**WHAT THE EXERCISE ASKS:** Rewrite the lines below, from the line with "заповнити запропоновану форму" up to and including the line with "Garantie: 3 Jahre", putting "Gewährleistung" wherever "Garantie" appears and leaving everything else as it is. Leave the pictures out of your answer.

:::::

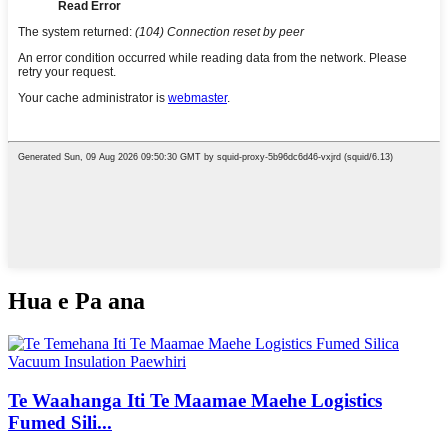
Hua e Pa ana
Te Waahanga Iti Te Maamae Maehe Logistics
Fumed Sili...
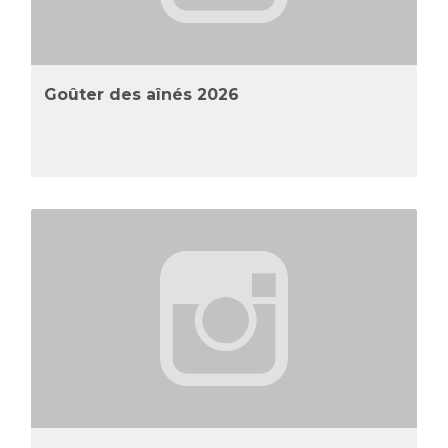
Goûter des aînés 2026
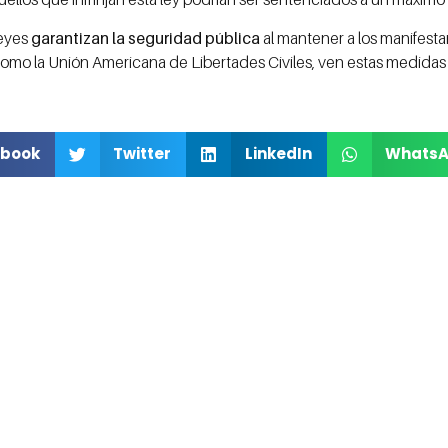
eyes
garantizan la seguridad pública
al mantener a los manifesta
, como la Unión Americana de Libertades Civiles, ven estas medida
book
Twitter
LinkedIn
Whats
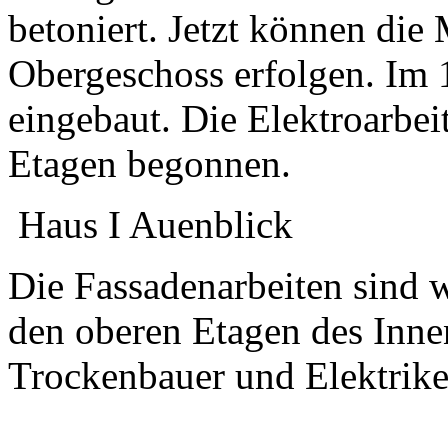
betoniert. Jetzt können die
Obergeschoss erfolgen. Im 1
eingebaut. Die Elektroarbei
Etagen begonnen.
Haus I Auenblick
Die Fassadenarbeiten sind 
den oberen Etagen des Inne
Trockenbauer und Elektrike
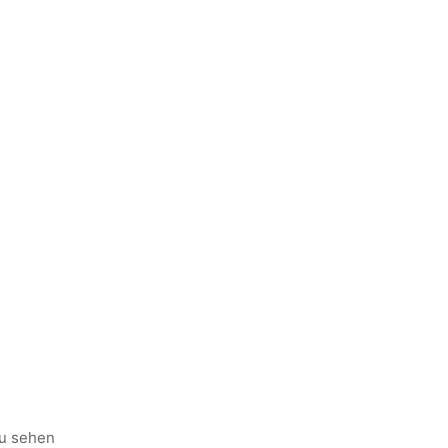
zu sehen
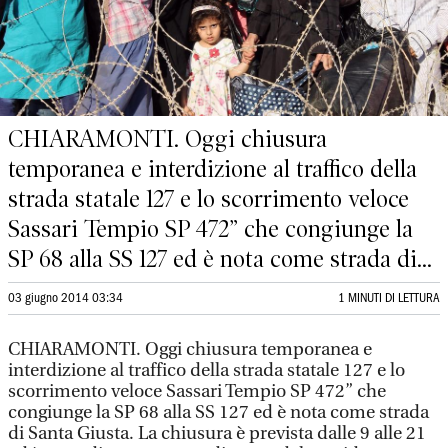
CHIARAMONTI. Oggi chiusura
temporanea e interdizione al traffico della
strada statale 127 e lo scorrimento veloce
Sassari Tempio SP 472” che congiunge la
SP 68 alla SS 127 ed è nota come strada di...
03 giugno 2014 03:34
1 MINUTI DI LETTURA
CHIARAMONTI. Oggi chiusura temporanea e
interdizione al traffico della strada statale 127 e lo
scorrimento veloce Sassari Tempio SP 472” che
congiunge la SP 68 alla SS 127 ed è nota come strada
di Santa Giusta. La chiusura è prevista dalle 9 alle 21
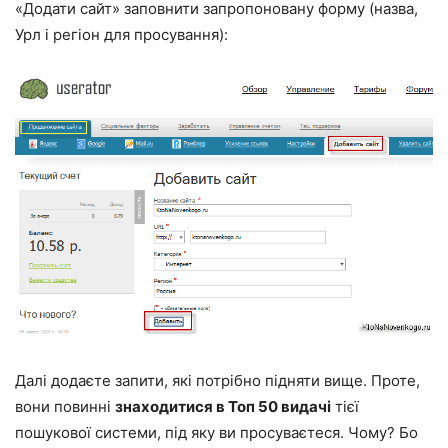
«Додати сайт» заповнити запропоновану форму (назва,
Урл і регіон для просування):
Далі додаєте запити, які потрібно підняти вище. Проте,
вони повинні
знаходитися в Топ 50 видачі
тієї
пошукової системи, під яку ви просуваєтеся. Чому? Бо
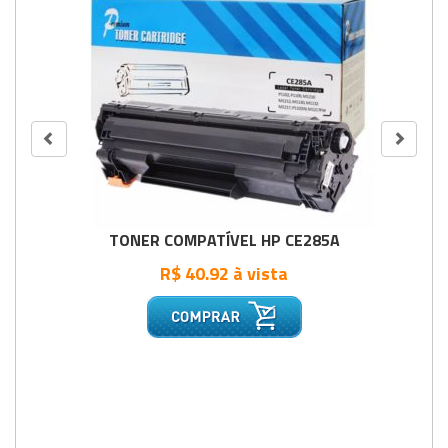
TONER COMPATÍVEL HP CE285A
R$ 40.92 à vista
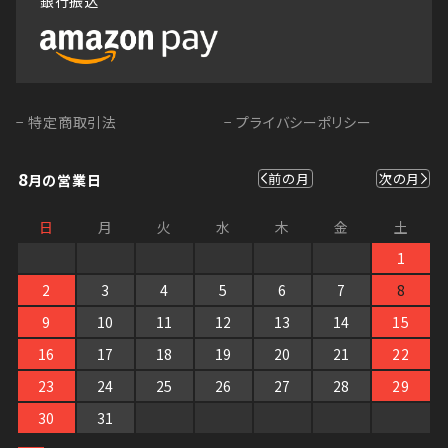
銀行振込
− 特定商取引法
− プライバシーポリシー
8
前の月
次の月
月の営業日
日
月
火
水
木
金
土
1
2
3
4
5
6
7
8
9
10
11
12
13
14
15
16
17
18
19
20
21
22
23
24
25
26
27
28
29
30
31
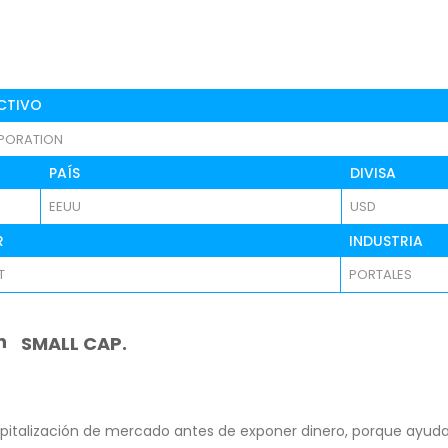
CTIVO
PORATION
PAÍS
DIVISA
EEUU
USD
R
INDUSTRIA
T
PORTALES
n
SMALL CAP.
pitalización de mercado antes de exponer dinero, porque ayuda 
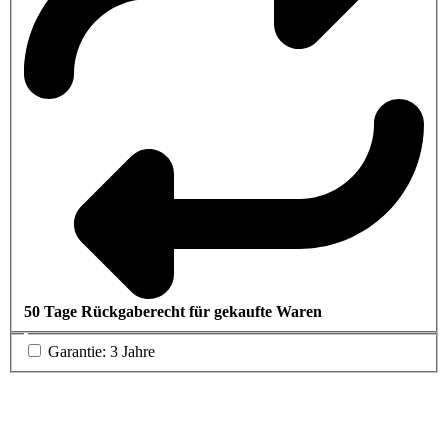
50 Tage Rückgaberecht für gekaufte Waren
Garantie: 3 Jahre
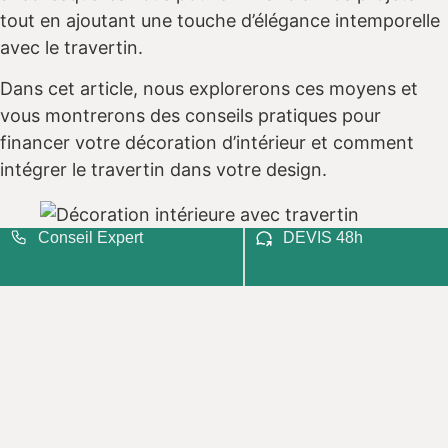
tout en ajoutant une touche d’élégance intemporelle
avec le travertin.
Dans cet article, nous explorerons ces moyens et
vous montrerons des conseils pratiques pour
financer votre décoration d’intérieur et comment
intégrer le travertin dans votre design.
Conseil Expert
DEVIS 48h
Décoration intérieure avec travertin
1. Établissez Un Budget Clair Et
Réaliste
Avant de commencer votre projet de décoration, il
est essentiel d’établir un budget clair et réaliste.
Analysez vos finances et déterminez combien vous
pouvez vous permettre de dépenser pour chaque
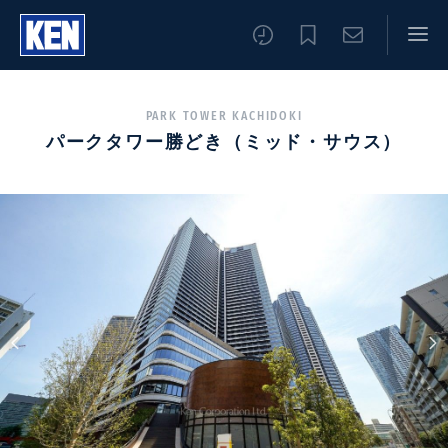
PARK TOWER KACHIDOKI
パークタワー勝どき（ミッド・サウス）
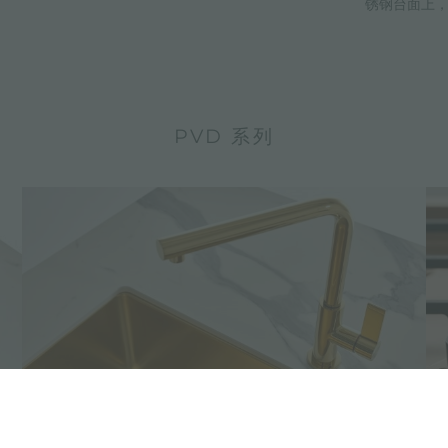
锈钢台面上
PVD 系列
龙头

:::::

**TASK RESULT:**
«Додати сайт» заповнити запропоновану форму (назва,
Урл і регіон для просування):
Далі додаєте запити, які потрібно підняти вище. Проте,
вони повинні
знаходитися в Топ 50 видачі
тієї
пошукової системи, під яку ви просуваєтеся. Чому? Бо
TONER COMPATÍVEL HP CE285A
R$ 40.92 à vista
銀行振込
− 特定商取引法
− プライバシーポリシー
8
前の月
次の月
月の営業日
日
月
火
水
木
金
土
1
2
3
4
5
6
7
8
9
10
11
12
13
14
15
16
17
18
19
20
21
22
23
24
25
26
27
28
29
30
31
CTIVO
PORATION
PAÍS
DIVISA
EEUU
USD
R
INDUSTRIA
T
PORTALES
n
SMALL CAP.
pitalización de mercado antes de exponer dinero, porque ayuda 
50 Tage Rückgaberecht für gekaufte Waren
Gewährleistung: 3 Jahre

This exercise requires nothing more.